(Source:  Intel)

Intel® Xeon® processor E5 family gives Louisiana State University 14 times more performance in a greener cluster



Louisiana State University (LSU) is the state’s flagship university, chartered to educate students, support leading-edge research, and promote economic growth. The High-Performance Computing at LSU (HPC@LSU) program provides advanced technologies and expertise that foster education, research, and discovery across all disciplines at the 30,000-student institution.


HPC@LSU needed more capacity and performance to support increasingly sophisticated algorithms, larger data sets, and greater user demand. HPC@LSU wanted energy-efficient technologies that would help reduce the data center’s carbon footprint and save on total cost of ownership.
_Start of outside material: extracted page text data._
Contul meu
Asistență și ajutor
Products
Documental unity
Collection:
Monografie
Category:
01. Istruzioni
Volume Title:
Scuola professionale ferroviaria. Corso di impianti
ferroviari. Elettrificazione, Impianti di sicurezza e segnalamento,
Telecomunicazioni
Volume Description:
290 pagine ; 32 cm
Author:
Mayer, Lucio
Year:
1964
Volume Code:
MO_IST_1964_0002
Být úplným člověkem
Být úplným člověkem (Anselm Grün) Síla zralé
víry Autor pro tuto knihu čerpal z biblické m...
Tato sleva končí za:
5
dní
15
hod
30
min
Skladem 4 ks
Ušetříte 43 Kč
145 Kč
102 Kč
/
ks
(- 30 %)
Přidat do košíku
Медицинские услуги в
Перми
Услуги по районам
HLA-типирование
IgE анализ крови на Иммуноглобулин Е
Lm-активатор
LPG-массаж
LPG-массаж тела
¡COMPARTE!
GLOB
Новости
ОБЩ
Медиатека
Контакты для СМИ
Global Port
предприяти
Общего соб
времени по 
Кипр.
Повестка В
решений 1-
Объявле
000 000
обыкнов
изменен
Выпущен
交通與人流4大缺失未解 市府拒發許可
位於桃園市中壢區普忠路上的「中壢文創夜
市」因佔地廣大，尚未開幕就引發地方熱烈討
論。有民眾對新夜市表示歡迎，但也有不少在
HPC@LSU is deploying a next-generation cluster of 440 Dell PowerEdge* C6220 servers, each powered by two 8-core Intel® Xeon® processors E5-2600 product family running at 2.6 GHz for a total of 7,040 computational cores. The nodes are interconnected by a 40 Gbps Mellanox InfiniBand* network. While most nodes (382) have 32 GB of memory, eight are equipped with 256 GB each and joined via ScaleMP* software to yield a single symmetric multiprocessing (SMP) machine with 128 processing cores and 2 TB of memory. Fifty nodes are each equipped with 64 GB of memory and two NVIDIA Tesla* M2090 graphics processing units (GPUs). The cluster provides peak performance of 212 TF and runs Red Hat Enterprise Linux* (RHEL*) 6. Designed to meet the demanding density, scale, and throughput requirements of cloud and HPC data centers, the energy- efficient cluster gives LSU 14 times more performance than its previous cluster, Tezpur.
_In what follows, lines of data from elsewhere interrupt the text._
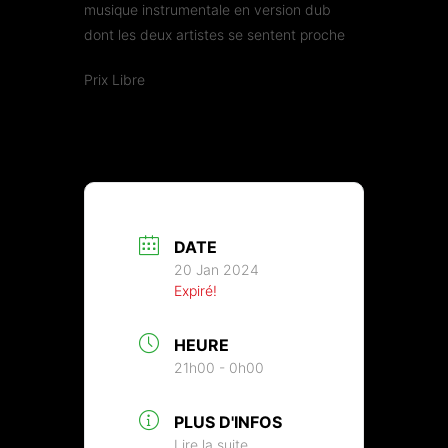
musique instrumentale en version dub
dont les deux artistes se sentent proche
Prix Libre
DATE
20 Jan 2024
Expiré!
HEURE
21h00 - 0h00
PLUS D'INFOS
Lire la suite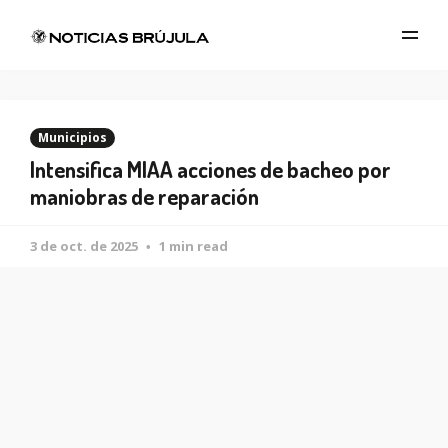
Municipios
Intensifica MIAA acciones de bacheo por
maniobras de reparación
3 de oct. de 2025
1 min read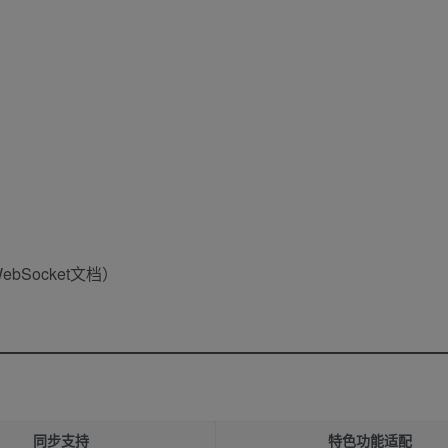
bSocket文档）
同步支持
特色功能适配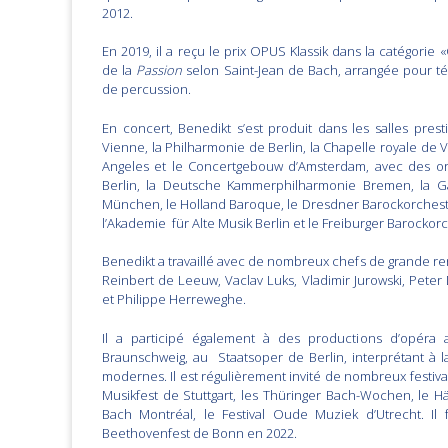
2012.
En 2019, il a reçu le prix OPUS Klassik dans la catégorie
de la
Passion
selon Saint-Jean de Bach, arrangée pour tén
de percussion.
En concert, Benedikt s’est produit dans les salles pre
Vienne, la Philharmonie de Berlin, la Chapelle royale de Ve
Angeles et le Concertgebouw d’Amsterdam, avec des orc
Berlin, la Deutsche Kammerphilharmonie Bremen, la Ga
München, le Holland Baroque, le Dresdner Barockorchest
l’Akademie für Alte Musik Berlin et le Freiburger Barockorc
Benedikt a travaillé avec de nombreux chefs de grand
Reinbert de Leeuw, Vaclav Luks, Vladimir Jurowski, Peter
et Philippe Herreweghe.
Il a participé également à des productions d’opéra a
Braunschweig, au Staatsoper de Berlin, interprétant à l
modernes. Il est régulièrement invité de nombreux festival,
Musikfest de Stuttgart, les Thüringer Bach-Wochen, le Hän
Bach Montréal, le Festival Oude Muziek d’Utrecht. Il 
Beethovenfest de Bonn en 2022.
“This cluster gives us the power to do more,” says Joel Tohline, director of LSU’s Center for Computation and Technology and a professor of physics and astronomy. “We’ll see more exciting science and engineering research. We’ll see students of all ages being excited about high-performance computing. We also expect to boost the state’s economic activities by sharing approximately 10 percent of our computing cycles with Louisiana’s growing film and visual-effects industries.”

Dr. Tohline says capabilities such as Intel® Advanced Vector Extension (Intel® AVX) and Intel® Turbo Boost Technology1 2.0 will provide significant additional speed for critical workloads over and above the base 14-fold improvement. He’s also looking forward to the Intel® Xeon PhiTM coprocessor, based on Intel® Many Integrated Cores (Intel® MIC) architecture.